## SOURCE PASSAGE
-- Opening Marker --

This section covers advanced usage topics like adjusting the model and the training hyperparameters.

Adjust the model

You can adjust the model infrastructure like the wordvec_dim and the seq_len variables in the AverageWordVecModelSpec class.

For example, you can train the model with a larger value of wordvec_dim. Note that you must construct a new model_spec if you modify the model.

new_model_spec = model_spec.AverageWordVecModelSpec(wordvec_dim=32)

Get the preprocessed data.

new_train_data = TextClassifierDataLoader.from_csv(
      filename=os.path.join(os.path.join(data_dir, 'train.tsv')),
      text_column='sentence',
      label_column='label',
      model_spec=new_model_spec,
      delimiter='\t',
      is_training=True)

Train the new model.

model = text_classifier.create(new_train_data, model_spec=new_model_spec)

You can also adjust the MobileBERT model.

The model parameters you can adjust are:

  • seq_len: Length of the sequence to feed into the model.
  • initializer_range: The standard deviation of the truncated_normal_initializer for initializing all weight matrices.
  • trainable: Boolean that specifies whether the pre-trained layer is trainable.

-- Closing Marker --

## INFORMATION GIVEN
-- Opening Marker --

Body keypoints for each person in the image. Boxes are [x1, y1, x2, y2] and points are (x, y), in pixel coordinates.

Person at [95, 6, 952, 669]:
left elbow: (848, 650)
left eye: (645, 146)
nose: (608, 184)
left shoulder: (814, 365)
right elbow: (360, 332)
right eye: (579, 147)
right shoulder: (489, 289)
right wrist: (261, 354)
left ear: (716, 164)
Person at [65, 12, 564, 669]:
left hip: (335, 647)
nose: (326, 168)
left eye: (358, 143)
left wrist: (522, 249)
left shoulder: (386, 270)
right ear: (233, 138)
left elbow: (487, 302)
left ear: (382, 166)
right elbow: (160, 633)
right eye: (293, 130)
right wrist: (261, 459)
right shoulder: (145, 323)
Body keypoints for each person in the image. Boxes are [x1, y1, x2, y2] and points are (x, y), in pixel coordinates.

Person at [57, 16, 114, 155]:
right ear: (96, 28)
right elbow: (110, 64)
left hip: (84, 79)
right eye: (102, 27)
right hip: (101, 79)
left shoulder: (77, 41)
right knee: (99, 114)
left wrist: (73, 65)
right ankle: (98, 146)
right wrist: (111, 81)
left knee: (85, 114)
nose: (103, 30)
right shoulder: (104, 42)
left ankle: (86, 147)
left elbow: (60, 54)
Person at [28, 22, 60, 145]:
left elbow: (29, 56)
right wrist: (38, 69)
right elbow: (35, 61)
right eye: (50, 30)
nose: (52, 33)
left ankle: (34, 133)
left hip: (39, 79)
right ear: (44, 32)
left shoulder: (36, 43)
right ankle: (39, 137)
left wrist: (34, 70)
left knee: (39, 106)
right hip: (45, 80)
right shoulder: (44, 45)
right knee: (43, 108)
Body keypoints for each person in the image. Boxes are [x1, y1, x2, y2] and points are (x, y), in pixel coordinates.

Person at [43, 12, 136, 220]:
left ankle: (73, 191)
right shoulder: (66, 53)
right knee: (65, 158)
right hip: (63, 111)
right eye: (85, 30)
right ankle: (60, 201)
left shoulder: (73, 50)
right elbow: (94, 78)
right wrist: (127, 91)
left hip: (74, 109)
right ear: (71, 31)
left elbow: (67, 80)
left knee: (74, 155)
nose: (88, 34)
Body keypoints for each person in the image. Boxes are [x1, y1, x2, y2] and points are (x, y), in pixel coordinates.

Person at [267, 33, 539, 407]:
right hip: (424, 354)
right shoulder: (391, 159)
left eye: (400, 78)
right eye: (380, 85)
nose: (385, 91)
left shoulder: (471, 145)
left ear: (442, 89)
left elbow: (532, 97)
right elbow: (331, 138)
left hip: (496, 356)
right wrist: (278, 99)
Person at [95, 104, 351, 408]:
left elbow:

-- Closing Marker --
-- Opening Marker --

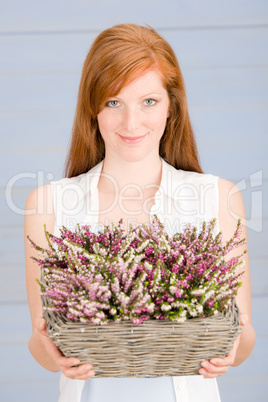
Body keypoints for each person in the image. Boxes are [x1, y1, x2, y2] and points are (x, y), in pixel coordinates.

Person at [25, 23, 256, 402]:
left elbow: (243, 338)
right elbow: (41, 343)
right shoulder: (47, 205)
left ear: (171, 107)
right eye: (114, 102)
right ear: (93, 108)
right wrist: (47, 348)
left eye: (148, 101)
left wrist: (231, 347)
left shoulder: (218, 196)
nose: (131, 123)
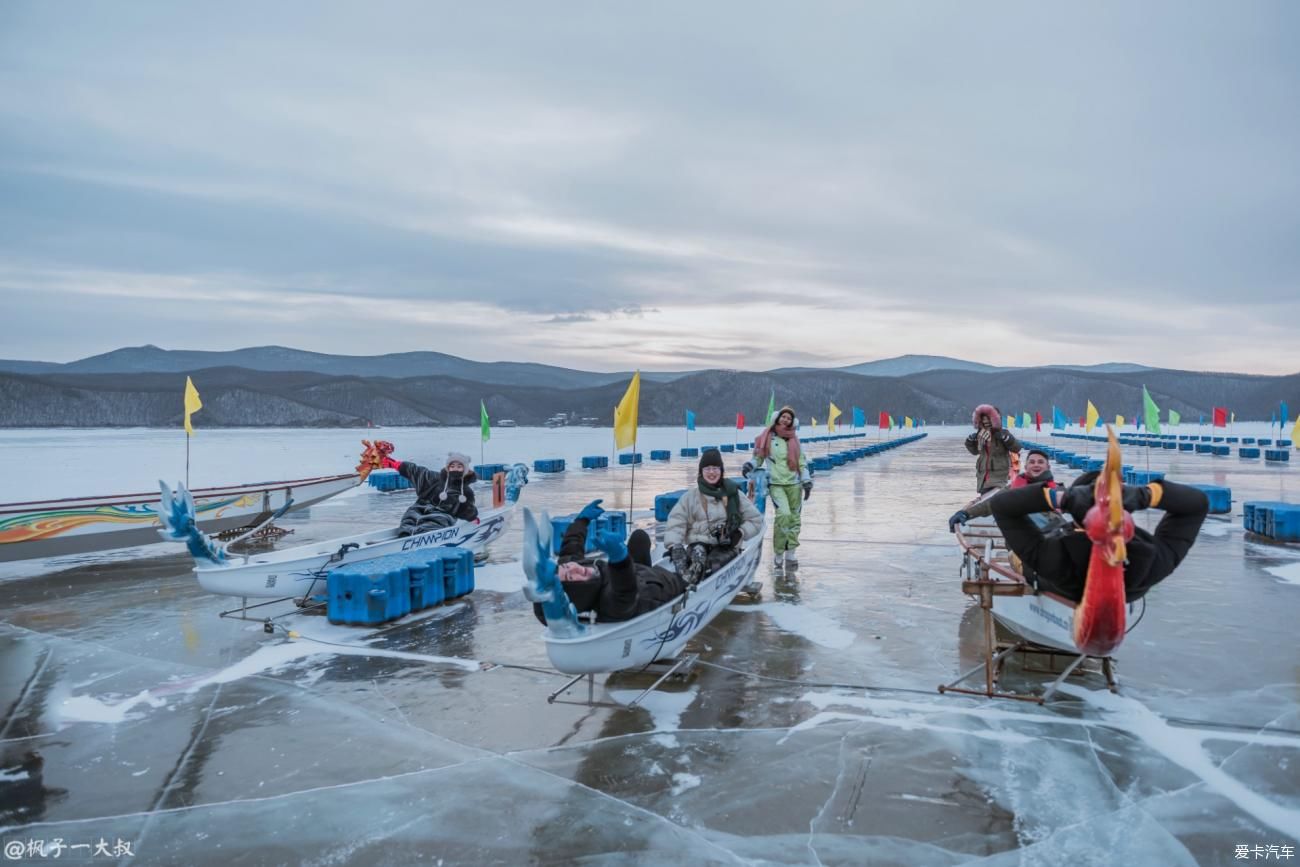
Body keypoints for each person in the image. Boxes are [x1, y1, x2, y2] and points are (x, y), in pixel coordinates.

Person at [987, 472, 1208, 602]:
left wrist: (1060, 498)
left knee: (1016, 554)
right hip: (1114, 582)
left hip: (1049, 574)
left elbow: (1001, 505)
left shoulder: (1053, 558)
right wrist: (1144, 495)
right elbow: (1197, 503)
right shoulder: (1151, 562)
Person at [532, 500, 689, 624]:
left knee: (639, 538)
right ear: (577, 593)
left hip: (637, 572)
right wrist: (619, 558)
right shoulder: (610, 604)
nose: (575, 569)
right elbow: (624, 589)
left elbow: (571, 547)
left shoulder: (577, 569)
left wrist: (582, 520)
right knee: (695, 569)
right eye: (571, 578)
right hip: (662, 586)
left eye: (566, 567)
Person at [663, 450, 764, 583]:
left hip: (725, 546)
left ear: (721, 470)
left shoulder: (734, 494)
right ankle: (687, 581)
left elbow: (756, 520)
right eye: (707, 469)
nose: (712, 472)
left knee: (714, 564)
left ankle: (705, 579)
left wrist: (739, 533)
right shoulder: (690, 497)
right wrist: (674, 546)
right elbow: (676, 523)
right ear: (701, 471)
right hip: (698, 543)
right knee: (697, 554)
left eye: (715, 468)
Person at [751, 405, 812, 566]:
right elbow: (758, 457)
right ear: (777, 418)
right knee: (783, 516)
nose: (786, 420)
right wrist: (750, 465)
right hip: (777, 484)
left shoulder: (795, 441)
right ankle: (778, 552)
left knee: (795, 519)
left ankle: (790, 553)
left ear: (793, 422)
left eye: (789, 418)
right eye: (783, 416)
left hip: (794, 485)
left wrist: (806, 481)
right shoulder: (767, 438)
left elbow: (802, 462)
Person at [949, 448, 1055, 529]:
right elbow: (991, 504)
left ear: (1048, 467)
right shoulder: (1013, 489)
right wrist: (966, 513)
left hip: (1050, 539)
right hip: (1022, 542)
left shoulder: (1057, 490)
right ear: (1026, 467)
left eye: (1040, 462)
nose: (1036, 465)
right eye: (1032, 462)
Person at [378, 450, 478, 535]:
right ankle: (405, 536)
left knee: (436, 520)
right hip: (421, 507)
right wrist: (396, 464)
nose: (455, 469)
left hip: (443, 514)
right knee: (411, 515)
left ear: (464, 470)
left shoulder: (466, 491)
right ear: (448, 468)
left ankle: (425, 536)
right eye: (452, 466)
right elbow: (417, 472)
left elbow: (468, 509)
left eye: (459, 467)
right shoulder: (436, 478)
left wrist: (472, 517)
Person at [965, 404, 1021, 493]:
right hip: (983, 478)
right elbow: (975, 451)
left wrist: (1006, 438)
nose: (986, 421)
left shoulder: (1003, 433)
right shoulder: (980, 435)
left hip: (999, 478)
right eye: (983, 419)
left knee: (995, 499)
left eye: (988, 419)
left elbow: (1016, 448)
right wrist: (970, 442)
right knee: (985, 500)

-- Closing Marker --

## TO DO
a - Write out the passage on adjusting the text classifier, everything from "The model parameters" down to "all weight matrices.".
b - In the passage on adjusting the text classifier, condense the paragraph beginning "For example, you can train" into a single shorter sentence that keeps its main facts.
c - Supply what comes next in the passage on adjusting the text classifier, picking up where it stops.
The records above were taken from a different source than the text.

## REPLIES
a -
The model parameters you can adjust are:

  • seq_len: Length of the sequence to feed into the model.
  • initializer_range: The standard deviation of the truncated_normal_initializer for initializing all weight matrices.

b - A larger wordvec_dim value is one possible change, but any such modification requires constructing a new model_spec.

c -
The training pipeline parameters you can adjust are:

  • model_dir: The location of the model checkpoint files. If not set, a temporary directory will be used.
  • dropout_rate: The dropout rate.
  • learning_rate: The initial learning rate for the Adam optimizer.
  • tpu: TPU address to connect to.

For instance, you can set the seq_len=256 (default is 128). This allows the model to classify longer text.

new_model_spec = model_spec.get('mobilebert_classifier')
new_model_spec.seq_len = 256

Tune the training hyperparameters

You can also tune the training hyperparameters like epochs and batch_size that affect the model accuracy. For instance,

  • epochs: more epochs could achieve better accuracy, but may lead to overfitting.
  • batch_size: the number of samples to use in one training step.

For example, you can train with more epochs.

model = text_classifier.create(train_data, model_spec=spec, epochs=20)

Evaluate the newly retrained model with 20 training epochs.

loss, accuracy = model.evaluate(test_data)

Change the Model Architecture

You can change the model by changing the model_spec. The following shows how to change to BERT-Base model.

Change the model_spec to BERT-Base model for the text classifier.

spec = model_spec.get('bert_classifier')

The remaining steps are the same.